Cześć,
ja też jestem już po amniopunkcji - miałam ją w zeszłym tygodniu. Teraz czekam na wyniki. Po zabiegu jestem już spokojniejsza, ale wszystko okaże się pod koniec marca. U mnie ryzyko z uwagi na wiek (35 lat) i złe wyniki biochemii jest wysokie - trisomia 13 1:25. Gdy odbierałam wyniki, wiedziałam, że będą kiepskie, bo od razu przez telefon pani z przychodni umówiła mnie do genetyka, ale jak zobaczyłam te liczby na papierze, to mnie prawie wbiło w podłogę. Teraz jetem już dobrej myśli, bo zdążyłam to już jako tako przetrawić, choć oczywiście się boję. USG w 12+6 było raczej dobre, poza nieco wiekszym NT 2,2 i przyspieszonym FHR 176. Bardzo się denerwowałam, bo wyszło, że przepływy w tętnicach macicznych nie są zbyt dobre. Lekarz kazał brać akard, bo takie wyniki mogą też świadczyć o ryzyku hipotrofii płodu i tętno już na kolejnych USG było lepsze, podczas amnio nawet 156 ud/min. Mam nadzieję, że moja historia też będzie miała pozytywny finał. Lekarz na USG przy okazji amnio wskazał, że będzie to dziewczynka.
I jeszcze chciałam wspomnieć, że wyniki z krwi w poprzedniej ciąży miałam praktycznie identyczne, ale wtedy (2 lata temu) nie spowodowały takich zawirowań i ryzyka miałam niskie.

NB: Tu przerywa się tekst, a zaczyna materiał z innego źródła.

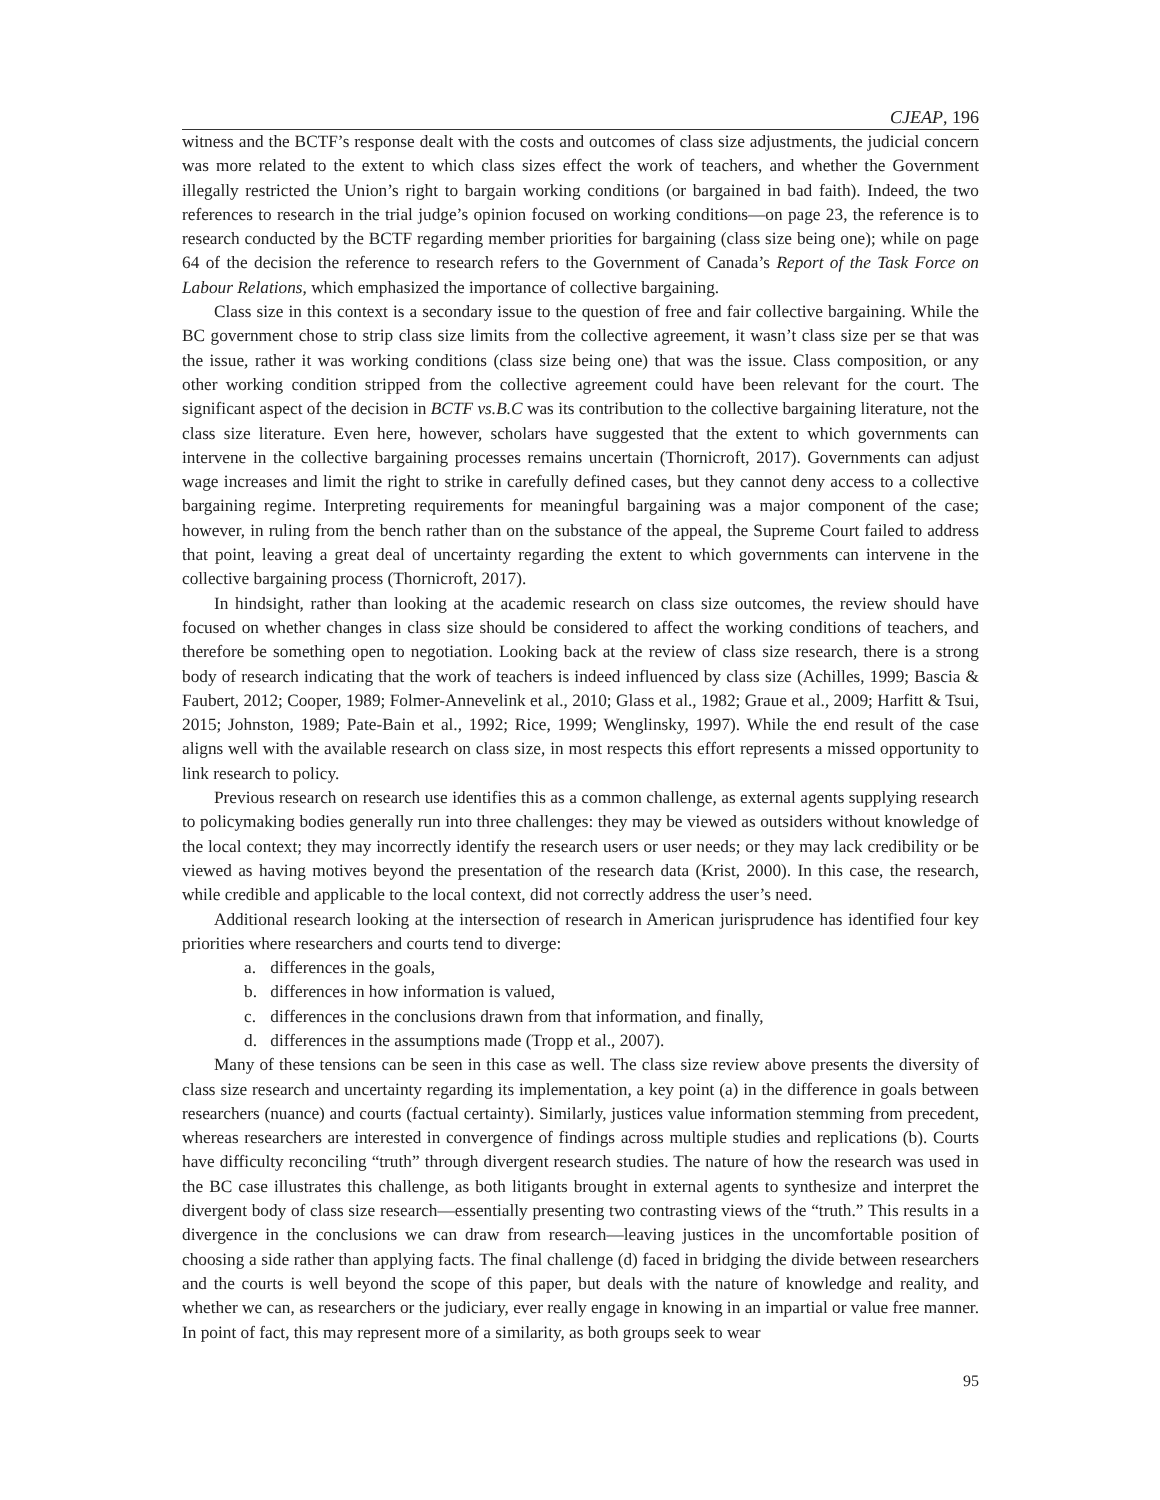CJEAP, 196
witness and the BCTF’s response dealt with the costs and outcomes of class size adjustments, the judicial concern was more related to the extent to which class sizes effect the work of teachers, and whether the Government illegally restricted the Union’s right to bargain working conditions (or bargained in bad faith). Indeed, the two references to research in the trial judge’s opinion focused on working conditions—on page 23, the reference is to research conducted by the BCTF regarding member priorities for bargaining (class size being one); while on page 64 of the decision the reference to research refers to the Government of Canada’s Report of the Task Force on Labour Relations, which emphasized the importance of collective bargaining.
Class size in this context is a secondary issue to the question of free and fair collective bargaining. While the BC government chose to strip class size limits from the collective agreement, it wasn’t class size per se that was the issue, rather it was working conditions (class size being one) that was the issue. Class composition, or any other working condition stripped from the collective agreement could have been relevant for the court. The significant aspect of the decision in BCTF vs.B.C was its contribution to the collective bargaining literature, not the class size literature. Even here, however, scholars have suggested that the extent to which governments can intervene in the collective bargaining processes remains uncertain (Thornicroft, 2017). Governments can adjust wage increases and limit the right to strike in carefully defined cases, but they cannot deny access to a collective bargaining regime. Interpreting requirements for meaningful bargaining was a major component of the case; however, in ruling from the bench rather than on the substance of the appeal, the Supreme Court failed to address that point, leaving a great deal of uncertainty regarding the extent to which governments can intervene in the collective bargaining process (Thornicroft, 2017).
In hindsight, rather than looking at the academic research on class size outcomes, the review should have focused on whether changes in class size should be considered to affect the working conditions of teachers, and therefore be something open to negotiation. Looking back at the review of class size research, there is a strong body of research indicating that the work of teachers is indeed influenced by class size (Achilles, 1999; Bascia & Faubert, 2012; Cooper, 1989; Folmer-Annevelink et al., 2010; Glass et al., 1982; Graue et al., 2009; Harfitt & Tsui, 2015; Johnston, 1989; Pate-Bain et al., 1992; Rice, 1999; Wenglinsky, 1997). While the end result of the case aligns well with the available research on class size, in most respects this effort represents a missed opportunity to link research to policy.
Previous research on research use identifies this as a common challenge, as external agents supplying research to policymaking bodies generally run into three challenges: they may be viewed as outsiders without knowledge of the local context; they may incorrectly identify the research users or user needs; or they may lack credibility or be viewed as having motives beyond the presentation of the research data (Krist, 2000). In this case, the research, while credible and applicable to the local context, did not correctly address the user’s need.
Additional research looking at the intersection of research in American jurisprudence has identified four key priorities where researchers and courts tend to diverge:
a. differences in the goals,
b. differences in how information is valued,
c. differences in the conclusions drawn from that information, and finally,
d. differences in the assumptions made (Tropp et al., 2007).
Many of these tensions can be seen in this case as well. The class size review above presents the diversity of class size research and uncertainty regarding its implementation, a key point (a) in the difference in goals between researchers (nuance) and courts (factual certainty). Similarly, justices value information stemming from precedent, whereas researchers are interested in convergence of findings across multiple studies and replications (b). Courts have difficulty reconciling “truth” through divergent research studies. The nature of how the research was used in the BC case illustrates this challenge, as both litigants brought in external agents to synthesize and interpret the divergent body of class size research—essentially presenting two contrasting views of the “truth.” This results in a divergence in the conclusions we can draw from research—leaving justices in the uncomfortable position of choosing a side rather than applying facts. The final challenge (d) faced in bridging the divide between researchers and the courts is well beyond the scope of this paper, but deals with the nature of knowledge and reality, and whether we can, as researchers or the judiciary, ever really engage in knowing in an impartial or value free manner. In point of fact, this may represent more of a similarity, as both groups seek to wear
95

Wtedy dziecko urodziło się zdrowe z wagą prawidłową, choć może trochę drobniejsze niż przeciętna. Mam nadzieję, że taka moja uroda i te wyniki oznaczają po prostu, że muszę bardziej dbać o przepływy łożyskowe. W poprzedniej ciąży pod koniec lekarz już powiedział, że łożysko trochę za szybko się starzeje.